Fourth Day of Light, 50th Day of Midsommar, 526 M.E. (Deneb): As the Atlantic Meridional Overturning Circulation (AMOC), the massive system of ocean currents that acts as a global conveyor belt, is on the verge of collapse, it's worth thinking about the Younger Dryas Event. About 12,800 years ago, something caused one of the most abrupt climate collapses in recent geological history. Global temperatures dropped several degrees within decades and megafauna across multiple continents went extinct. Then about 1,200 years later, conditions rebounded almost as fast.
The generally accepted explanation for the event is that meltwater from retreating glaciers disrupted Atlantic ocean circulation. If disruption of the Atlantic circulation system then could cause the catastrophic Younger Dryas, what would the collapse of the AMOC cause today?
The Stable Genius didn't think the issue was worth researching and his administration was set to remove the system of oceanic monitors and recording buoys in the Atlantic and Pacific that's being used to track changes in the AMOC and elsewhere. Fortunately, an outcry from the scientific community caused him to reconsider the decision, and the system will be left in place for now. But that's how governance under the Stable Genius goes these days - someone wonders "What does this switch do?" and turns it off, and then if the outcry seems alarmed enough, they'll turn it back on.
The specific mechanism that caused disruption to the ocean currents during the Younger Dryas was thought to be freshwater outflow from the St. Lawrence River as the North American continental glaciers melted.
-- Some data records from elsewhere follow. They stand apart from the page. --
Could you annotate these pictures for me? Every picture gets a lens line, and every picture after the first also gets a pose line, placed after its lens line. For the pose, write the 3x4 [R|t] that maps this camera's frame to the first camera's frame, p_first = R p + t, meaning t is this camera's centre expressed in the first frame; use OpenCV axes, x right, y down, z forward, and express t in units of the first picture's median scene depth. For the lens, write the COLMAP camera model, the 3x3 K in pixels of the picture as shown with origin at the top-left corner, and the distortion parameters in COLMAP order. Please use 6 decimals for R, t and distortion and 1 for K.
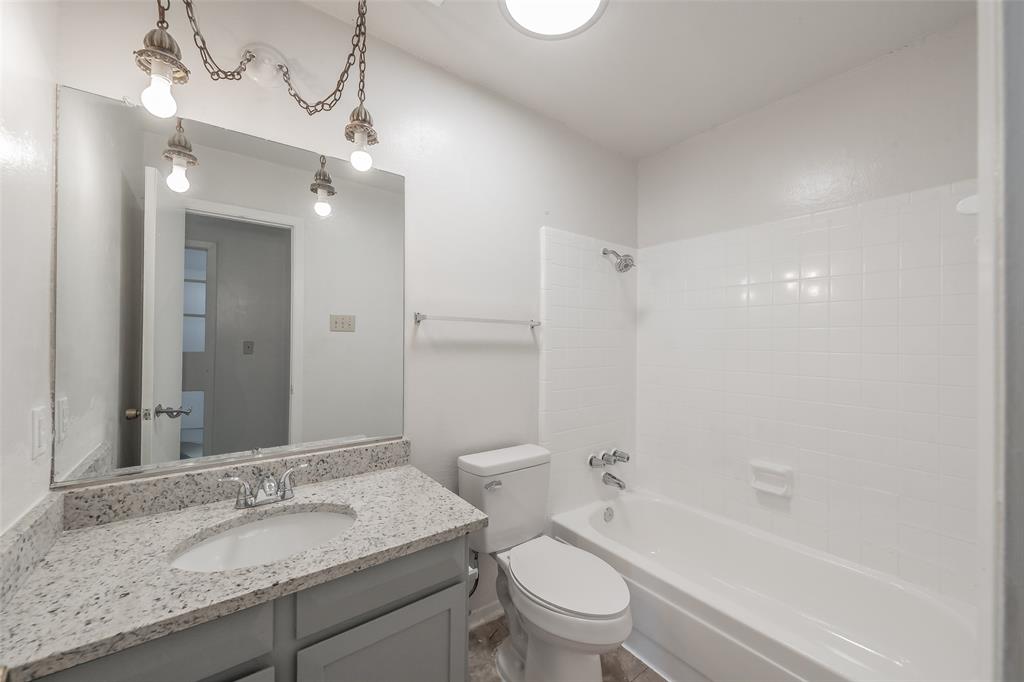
lens RADIAL K [[395.2, 0, 512.0], [0, 395.2, 341.0], [0, 0, 1]] dist [0.000226, -0.000066]
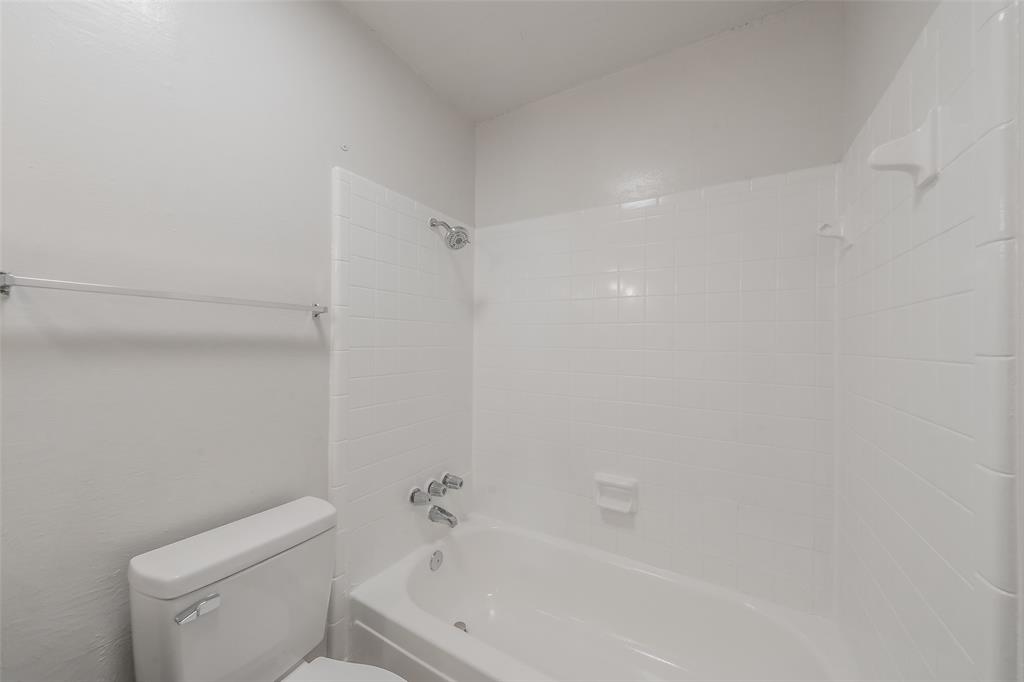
lens RADIAL K [[373.0, 0, 512.0], [0, 373.0, 341.0], [0, 0, 1]] dist [0.000485, 0.000045]
pose [[0.925340, 0.001806, 0.379134, 0.115478], [-0.004288, 0.999975, 0.005703, 0.002375], [-0.379114, -0.006902, 0.925324, 0.298571]]
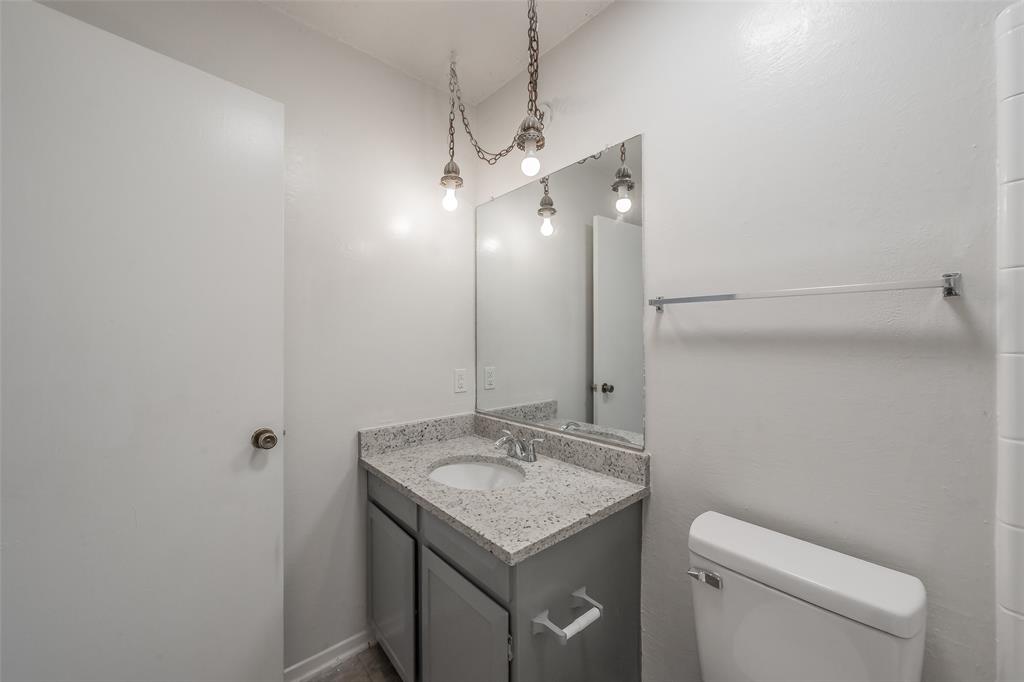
lens RADIAL K [[384.8, 0, 512.0], [0, 384.8, 341.0], [0, 0, 1]] dist [0.001852, 0.000101]
pose [[0.068030, 0.000163, -0.997683, 0.396247], [0.008880, 0.999960, 0.000769, 0.008650], [0.997644, -0.008912, 0.068026, 0.527180]]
However, salinity data doesn't support that hypothesis. The current thinking now has Canada's Mackenzie River providing the disruptive fresh-water flow.
An alternative hypothesis to explain the Younger Dryas Event proposes that North America and other continents were subjected to some sort of extraterrestrial event, either a supernova shockwave, the impact or airburst from a meteor, comet, or some other object, or some combination thereof. That event supposedly caused the climate changes that define the onset of the Younger Dryas. More specifically, proponents claim that the proposed impact triggered an "impact winter" and the subsequent climate episode, biomass burning, megafaunal extinctions, and human cultural shifts and population declines.
It's ironic that as human-induced climate change warms the planet, that warming may eventually cause the same kind of disruption to the Atlantic circulatory system that caused the global cooling of the Younger Dryas. Collapse of the AMOC could provide a cooling effect to offset some of the warming, with the added benefit of killing off enough of the human population to stop with all the anthropomorphic GHG releases already.